» **REQUIRED WORK**:
(A) In the Authorization Readiness Levels overview, why is authorization to operate added as a sixth dimension for software companies selling to the public sector?
(B) Edit the Authorization Readiness Levels overview, starting at "Authorization Readiness Levels" and ending at "and CMMC authorization.", so that "dual-use companies" is replaced by "defense startups".
(C) List every authorization type that the Authorization Readiness Levels overview names as something dual-use companies navigate.

» **PROVIDED PASSAGE**:
========

Authorization Readiness Levels
A framework mapping 5 ATO pathways × 9 readiness levels for dual-use companies navigating FedRAMP, DoD RMF, Impact Level, cATO, and CMMC authorization.
Framework Overview
Five Pathways, Nine Levels
MIT’s Dual-Use Readiness Levels framework gave the defense tech ecosystem a shared language for measuring startup maturity across five dimensions: technology, commercial funding, commercial customers, mission funding, and mission customers. But for any software company selling into the Department of War or broader public sector, there is a sixth dimension that often determines whether a promising product ever reaches the warfighter: authorization to operate.

========

» **LISTED ENTRIES**:
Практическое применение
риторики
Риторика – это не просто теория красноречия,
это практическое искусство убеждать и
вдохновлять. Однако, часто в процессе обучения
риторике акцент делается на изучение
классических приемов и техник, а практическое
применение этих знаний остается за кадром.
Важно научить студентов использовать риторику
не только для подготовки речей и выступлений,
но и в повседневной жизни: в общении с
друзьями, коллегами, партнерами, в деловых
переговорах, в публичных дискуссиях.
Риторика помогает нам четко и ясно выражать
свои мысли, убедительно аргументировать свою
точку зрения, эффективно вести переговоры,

========

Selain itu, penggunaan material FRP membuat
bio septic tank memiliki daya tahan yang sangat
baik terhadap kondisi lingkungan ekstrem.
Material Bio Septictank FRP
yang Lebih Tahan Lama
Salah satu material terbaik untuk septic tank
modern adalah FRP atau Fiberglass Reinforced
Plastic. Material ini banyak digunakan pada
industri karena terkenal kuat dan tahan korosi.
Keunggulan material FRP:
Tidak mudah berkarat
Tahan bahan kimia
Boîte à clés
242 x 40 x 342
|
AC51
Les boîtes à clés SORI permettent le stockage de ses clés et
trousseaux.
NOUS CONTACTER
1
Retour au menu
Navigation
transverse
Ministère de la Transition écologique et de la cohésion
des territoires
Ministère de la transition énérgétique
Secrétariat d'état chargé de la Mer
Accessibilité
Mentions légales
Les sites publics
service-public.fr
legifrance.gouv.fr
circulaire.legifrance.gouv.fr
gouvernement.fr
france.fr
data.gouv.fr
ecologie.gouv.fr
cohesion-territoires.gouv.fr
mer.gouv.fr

========

» **TASK RESULTS**:
(A) Authorization to operate often determines whether a promising product ever reaches the warfighter. That makes it a critical added dimension for any software company selling into the Department of War or the broader public sector.

(B)
Authorization Readiness Levels
A framework mapping 5 ATO pathways × 9 readiness levels for defense startups navigating FedRAMP, DoD RMF, Impact Level, cATO, and CMMC authorization.

(C) FedRAMP, DoD RMF, Impact Level, cATO, CMMC